On 12/11/2021 12:01, Hanna Reitz wrote:
On 25.10.21 12:17, Emanuele Giuseppe Esposito wrote:
All the global state (GS) API functions will check that
qemu_in_main_thread() returns true. If not, it means
that the safety of BQL cannot be guaranteed, and
they need to be moved to I/O.

Signed-off-by: Emanuele Giuseppe Esposito <eesposit@redhat.com>
Reviewed-by: Stefan Hajnoczi <stefanha@redhat.com>
  block/block-backend.c  | 90 +++++++++++++++++++++++++++++++++++++++++-
  softmmu/qdev-monitor.c |  2 +
  2 files changed, 91 insertions(+), 1 deletion(-)

diff --git a/block/block-backend.c b/block/block-backend.c
index 0afc03fd66..ed45576007 100644
--- a/block/block-backend.c
+++ b/block/block-backend.c


@@ -1550,6 +1596,7 @@ BlockAIOCB *blk_aio_pwritev(BlockBackend *blk, int64_t offset,
  void blk_aio_cancel(BlockAIOCB *acb)
+    assert(qemu_in_main_thread());

This function is in block-backend-io.h, though.
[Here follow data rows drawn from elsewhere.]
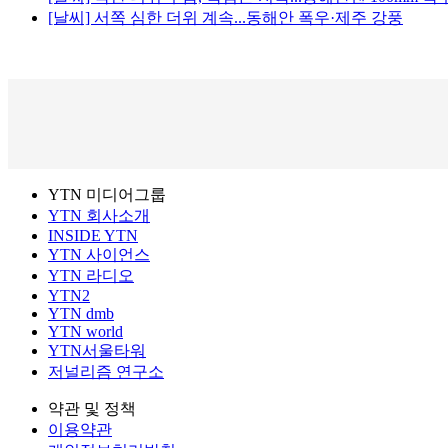
[날씨] 서쪽 심한 더위 계속...동해안 폭우·제주 강풍
YTN 미디어그룹
YTN 회사소개
INSIDE YTN
YTN 사이언스
YTN 라디오
YTN2
YTN dmb
YTN world
YTN서울타워
저널리즘 연구소
약관 및 정책
이용약관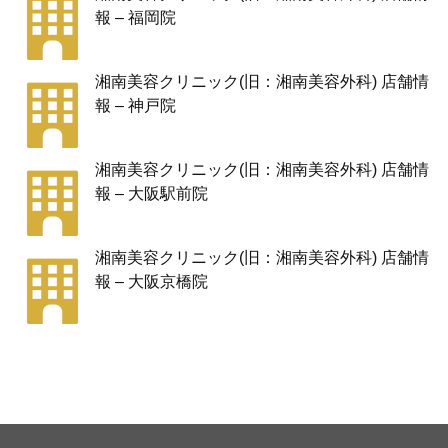
報 – 福岡院
湘南美容クリニック(旧：湘南美容外科) 店舗情
報 – 神戸院
湘南美容クリニック(旧：湘南美容外科) 店舗情
報 – 大阪駅前院
湘南美容クリニック(旧：湘南美容外科) 店舗情
報 – 大阪京橋院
I am confused a little on the {blk/bdrv}_aio functions, namely

Do you think they should be I/O? The assertion seems to hold though.

Hm, semantically I would have classified them as I/O because they don’t modify state.  I don’t have a strong opinion, though, because they don’t actually do I/O.  They just cancel other I/O requests.
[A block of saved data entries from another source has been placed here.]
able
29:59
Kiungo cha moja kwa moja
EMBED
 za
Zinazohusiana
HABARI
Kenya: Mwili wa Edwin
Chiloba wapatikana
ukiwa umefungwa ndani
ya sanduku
Most importantly though now I see there’s a comment in bdrv_aio_cancel() that states that “thread-safe code should use bdrv_aio_cancel_async exclusively”, which to me implies that bdrv_aio_cancel() (and blk_aio_cancel()) must be classified as GS, and it sounds like bdrv_aio_cancel_async() (and blk_aio_cancel_async()) should be classified as I/O.  Looking at the AIOCBInfo.cancel_async implementations (called by bdrv_aio_cancel_async()) I’m not sure they’re all really thread-safe, though...?  But at least bdrv_aio_cancel() claims they should be, so...

It seems to me like the intended separation is that bdrv_aio_cancel() should be GS and bdrv_aio_cancel_async() should be I/O.  I can’t verify that the .cancel_async implementations are really thread-safe, but neither can I verify that blk_aio_cancel_async() is only called by BQL callers.  That the assertions hold during testing isn’t too convincing for me, because we never wrote tests specifically to exercise these paths.